* _Reading text_
I have seen no sign that either of these shows are splitting audiences, but elsewhere, it is shaping up to be a festival in which the audience itself is in the firing line. Even Phil Nichol is at it. The Perrier Award winner and powerhouse behind the Comedians Theatre Company is starring in a one-man show called Somewhere Beneath It All, A Small Fire Burns Still. Written by Dave Florez, it begins as a routine monologue about a misfit under the delusional impression he is God's gift to women and that the waitress in his local greasy spoon has the hots for him.
Performing in a Glasgow accent, Nichol is convincing enough but, just as you're thinking this kind of play is ten-a-penny on the Fringe, something extraordinary happens. Look away now if you're planning to see it, because the surprise is what makes it special.
First you notice Nichol appears to be accidentally slipping into his native Canadian accent; the next thing he's getting all flustered and asking for the house lights to be put up. Now, he's haranguing us, in the most vulgar way, chastising us for wasting our time watching theatre – and bad theatre at that – when we could be doing something useful. He's ranting like a homophobic idiot and telling us all to leave. Surely this is a performer suffering premature Fringe burn-out. The audience doesn't know where to look.
It is, however, all part of the act and, in an inspired turn-around, a now relaxed Nichol makes us realise we have not been watching the story of a self-aggrandising loser but of a young paraplegic man on a futile search for love and affection. We spend the rest of the performance catching up. In less than hour, the mood has switched from humdrum to violent to poignant. You leave the theatre with your head reeling.
Being punished just for being an audience is not everyone's cup of tea but they're all at it. Actor Nigel Barrett in The One Man Show at C Venue, for example, gives a meta-theatrical performance that points to the absurdity of coming together to watch someone pretending to be someone else. And arriving at the Traverse this coming week, Tim Crouch's I, Malvolio – like last year's The Author – berates the audience for its collective cruelty to one of Shakespeare's most mocked characters.
Above all, the arch-provocateurs of Belgium's Ontroerend Goed are turning the focus from the stage to the auditorium in Audience, a show that sparked a minor stage invasion on the night I saw it. Even now, the pundits are writing earnest think-pieces on whether the company has gone "too far" this time. Director Alexander Devriendt, however, knows exactly what he's doing, and he and the company have already asked themselves every question the audience may ask – about the morality of putting people's private lives on show, about bullying spectators, about our free will when part of a crowd. No question it's an uncomfortable, confrontational experience, but no question either that you won't find a more animated audience anywhere in town.
Beowulf: A Thousand Years of Baggage, Assembly George Square (Venue 3), until 29 August; Tonight Sandy Grierson Will Lecture, Dance and Box, Assembly George Square (Venue 3), until 28 August;
At The Sans Hotel, Assembly Hall (Venue 35), until 28 August; Mission Drift, Traverse Theatre (Venue 15), ends today; Somewhere Beneath It All, A Small Fire Burns Still, Gilded Balloon (Venue 14), until 29 August; Audience, St George's West (Venue 157), until 28 August.

* _Given records_

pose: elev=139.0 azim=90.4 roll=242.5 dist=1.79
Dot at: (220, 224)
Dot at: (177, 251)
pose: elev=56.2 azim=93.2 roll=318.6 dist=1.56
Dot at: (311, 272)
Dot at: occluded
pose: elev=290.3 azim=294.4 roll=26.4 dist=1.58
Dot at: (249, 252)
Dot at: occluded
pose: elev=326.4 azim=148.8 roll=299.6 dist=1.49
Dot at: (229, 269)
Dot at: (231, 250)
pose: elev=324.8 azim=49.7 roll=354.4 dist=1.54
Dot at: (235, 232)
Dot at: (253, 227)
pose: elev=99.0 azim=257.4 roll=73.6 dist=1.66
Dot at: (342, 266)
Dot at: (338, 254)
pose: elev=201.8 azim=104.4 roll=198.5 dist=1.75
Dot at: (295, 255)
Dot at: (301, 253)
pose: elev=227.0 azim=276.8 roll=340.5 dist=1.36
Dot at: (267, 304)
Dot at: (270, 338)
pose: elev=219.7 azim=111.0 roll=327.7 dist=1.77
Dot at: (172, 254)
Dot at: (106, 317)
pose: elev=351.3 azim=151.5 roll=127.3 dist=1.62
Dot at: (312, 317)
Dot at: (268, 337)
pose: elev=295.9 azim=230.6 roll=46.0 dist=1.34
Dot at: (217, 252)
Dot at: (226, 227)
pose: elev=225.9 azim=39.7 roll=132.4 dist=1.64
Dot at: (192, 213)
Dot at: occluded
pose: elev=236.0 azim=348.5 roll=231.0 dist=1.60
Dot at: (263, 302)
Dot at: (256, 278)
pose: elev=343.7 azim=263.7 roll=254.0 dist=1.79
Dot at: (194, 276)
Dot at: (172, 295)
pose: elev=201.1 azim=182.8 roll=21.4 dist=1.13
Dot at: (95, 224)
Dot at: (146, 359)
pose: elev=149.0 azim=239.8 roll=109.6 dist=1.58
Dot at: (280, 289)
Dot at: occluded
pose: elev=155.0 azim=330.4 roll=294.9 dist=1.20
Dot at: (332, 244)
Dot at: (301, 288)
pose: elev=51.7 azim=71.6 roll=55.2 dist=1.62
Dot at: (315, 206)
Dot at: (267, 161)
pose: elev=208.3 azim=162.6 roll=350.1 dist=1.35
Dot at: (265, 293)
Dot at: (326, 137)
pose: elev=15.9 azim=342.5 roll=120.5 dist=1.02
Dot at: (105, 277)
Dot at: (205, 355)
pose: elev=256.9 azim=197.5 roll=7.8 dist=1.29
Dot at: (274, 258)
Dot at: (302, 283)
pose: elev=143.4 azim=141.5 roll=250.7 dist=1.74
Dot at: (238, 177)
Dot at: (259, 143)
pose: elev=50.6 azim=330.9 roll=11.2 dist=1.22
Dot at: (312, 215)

* _Tasks and exercises_
[1] Can you reproduce the Fringe review word for word, everything from "It is, however, all" down to "your head reeling."?
[2] Which shows are named in the venue and date listings at the end of the Fringe review?
The material plays no part here.

* _Responses_
[1]
It is, however, all part of the act and, in an inspired turn-around, a now relaxed Nichol makes us realise we have not been watching the story of a self-aggrandising loser but of a young paraplegic man on a futile search for love and affection. We spend the rest of the performance catching up. In less than hour, the mood has switched from humdrum to violent to poignant. You leave the theatre with your head reeling.

[2]
- Beowulf: A Thousand Years of Baggage
- Tonight Sandy Grierson Will Lecture, Dance and Box
- At The Sans Hotel
- Mission Drift
- Somewhere Beneath It All, A Small Fire Burns Still
- Audience